Tax Administration and Maintenance Day Update

  • Person icon Helen Knight
  • Calendar icon 18 April 2024 14:25

18 April 2024 was Tax Administration and Maintenance Day. Although we were potentially expecting more releases following Spring Budget 2024, there were four announcements within the summary.

 

VAT treatment of private hire vehicles

Following decisions in Uber Britannia Limited v Sefton Borough Council in July 2023 and Uber London Limited v Transport for London in December 2021, HMRC has published a consultation on the potential impact of these judgments on the private hire vehicle (PHV) sector and its passengers.

Note there is a distinction between taxis and PHVs; broadly taxis can be hailed on the street or pick up passengers at taxi ranks whereas PHVs must be booked through a licensed operator. Taxis are therefore not directly impacted by the judgments which turned on whether the PHVO or the PHV driver was supplying services to the passenger. In addition, the High Court judgments only apply in England and Wales; not Northern Irelands and Scotland.

PHV services are subject to the standard rate of VAT of 20% as are taxis; higher volume transport services are generally subject to the zero rate. However, VAT is only payable where the businesses are VAT registered; registration is compulsory where annual turnover exceeds the VAT threshold which increased to £90,000 on 1 April 2024. In practice this means that larger PHVOs are VAT registered whereas the majority of PHV drivers are not.

The liability to charge VAT rests with the person or business making the supply. Prior to the judgements most PHVOs claimed that they acted as ‘agents’ or ‘intermediaries’ of the driver – this meant that no VAT was charged on most journeys as the PHV driver made the supply to the passenger. VAT would have typically been charged on any commission or fees for agency services paid by the PHV driver to the PHVO.

Both judgements determined that, in order for a PHVO to operate lawfully, a PHVO which accepts a booking must enter as principal into a contractual obligation with the passenger to provide the transport service. The knock-on effect of this is the VAT-registered PHVOs would need to charge VAT on all PHV passenger fares.

The consultation seeks views on the potential impacts of the judgement and potential outcomes being mindful of the fact that an appeal is being made in the 2023 case. Some PHVOs already act as principal on all journeys. For example, Transport for London has required this for any PHVO it licences following the 2021 judgment. However, a significant portion of PHVOs which are licensed outside London are likely to still be accounting for VAT as agent on some, if not most, bookings so any changes could have significant impact.

It is estimated that the increase in fares could work out to be around 1.25% to 2.5% across the whole market (albeit when averaged with other segments of PHV and taxi market where the impact would be nil). Changing the VAT or transport legislation to enable PHVOs to revert back to acting as agent (which is one of the suggestions in the consultation document) is expected to cost the Exchequer around £750 million per year.
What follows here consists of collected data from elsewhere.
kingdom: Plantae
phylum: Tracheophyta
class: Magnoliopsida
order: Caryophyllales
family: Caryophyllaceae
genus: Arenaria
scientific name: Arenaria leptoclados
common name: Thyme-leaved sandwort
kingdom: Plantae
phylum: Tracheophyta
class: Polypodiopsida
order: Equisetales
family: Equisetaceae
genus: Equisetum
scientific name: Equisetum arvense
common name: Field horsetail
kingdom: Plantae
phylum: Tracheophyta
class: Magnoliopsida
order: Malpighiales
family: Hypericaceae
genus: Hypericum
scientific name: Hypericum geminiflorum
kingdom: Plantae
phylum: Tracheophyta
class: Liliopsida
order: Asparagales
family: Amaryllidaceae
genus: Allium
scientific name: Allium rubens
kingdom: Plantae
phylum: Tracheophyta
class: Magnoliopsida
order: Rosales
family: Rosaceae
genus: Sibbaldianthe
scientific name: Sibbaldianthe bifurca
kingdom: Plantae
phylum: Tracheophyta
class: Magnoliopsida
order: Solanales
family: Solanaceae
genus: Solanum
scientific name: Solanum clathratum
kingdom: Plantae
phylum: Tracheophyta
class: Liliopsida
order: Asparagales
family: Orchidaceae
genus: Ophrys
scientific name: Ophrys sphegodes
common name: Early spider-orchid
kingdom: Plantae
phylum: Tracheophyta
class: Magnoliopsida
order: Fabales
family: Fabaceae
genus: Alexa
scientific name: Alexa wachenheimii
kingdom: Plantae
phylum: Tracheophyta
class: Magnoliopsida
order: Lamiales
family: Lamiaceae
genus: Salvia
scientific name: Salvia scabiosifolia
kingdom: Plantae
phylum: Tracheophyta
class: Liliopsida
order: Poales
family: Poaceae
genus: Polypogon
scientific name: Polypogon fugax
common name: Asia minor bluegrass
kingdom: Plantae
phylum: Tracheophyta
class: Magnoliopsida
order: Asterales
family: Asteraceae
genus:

The consultation window runs until 8 August 2024 and seeks responses from PHVOs and PHV drivers but also impacted consumers and representative bodies.

Postcode requirements for National Insurance contribution relief for Freeports and Investment Zones

 

Employers operating in special tax sites in Freeports and Investment Zones are able to claim secondary class 1 National Insurance contribution (NIC) relief. Secondary Class 1 NICs are only payable if the employee earns more than the Freeport and Investment Zone Upper Secondary Threshold of £25,000 per year. Broadly, relief can be claimed for all new employees in the first 36 months of their employment where those employees spend 60% of their working time on the tax site.

In order to minimise erroneous claims, HMRC intends to bring forward legislation changes to mandate relevant employers to provide the postcode of the employee’s workplace where the relief is claimed. A four-week consultation has been opened on the draft regulations which will close on 15 May 2024.

Tackling Non-Compliance in the Umbrella Companies Market

 

The government expects to publish its response in due course to a consultation originally opened in summer 2023 on options to reduce tax non-compliance in the umbrella companies market.

The original consultation document stated there are 1.7 million temporary workers in the UK and that many of these use employment intermediaries to source job roles. Umbrella companies employ individuals on behalf of employment business (often referred to as recruitment agencies) who are the supplied to end clients. It is the employment business rather than the umbrella company who finds work for those individuals, but the umbrella company is the legal employer.

Unlike employment agencies, umbrella companies are generally unregulated. The government is committed to regulation of umbrella companies; to enable this one part of the consultation concerned the approach to defining umbrella companies in law. Other consultation questions included due diligence requirements for either the employment business or the end client where temporary labour is being provided, deeming the employment business as the employer for tax purposes and targeted options to prevent abuse of the employment allowance and VAT flat rate schemes.

New guidance will also be published later this year including an online pay checking tool for workers in umbrella companies.

VAT treatment of charitable donations

 

The government has announced that it will consult on introducing targeted VAT relief for low value goods donated by businesses for charities to give away to people in need. The consultation is expected to be launched later this year.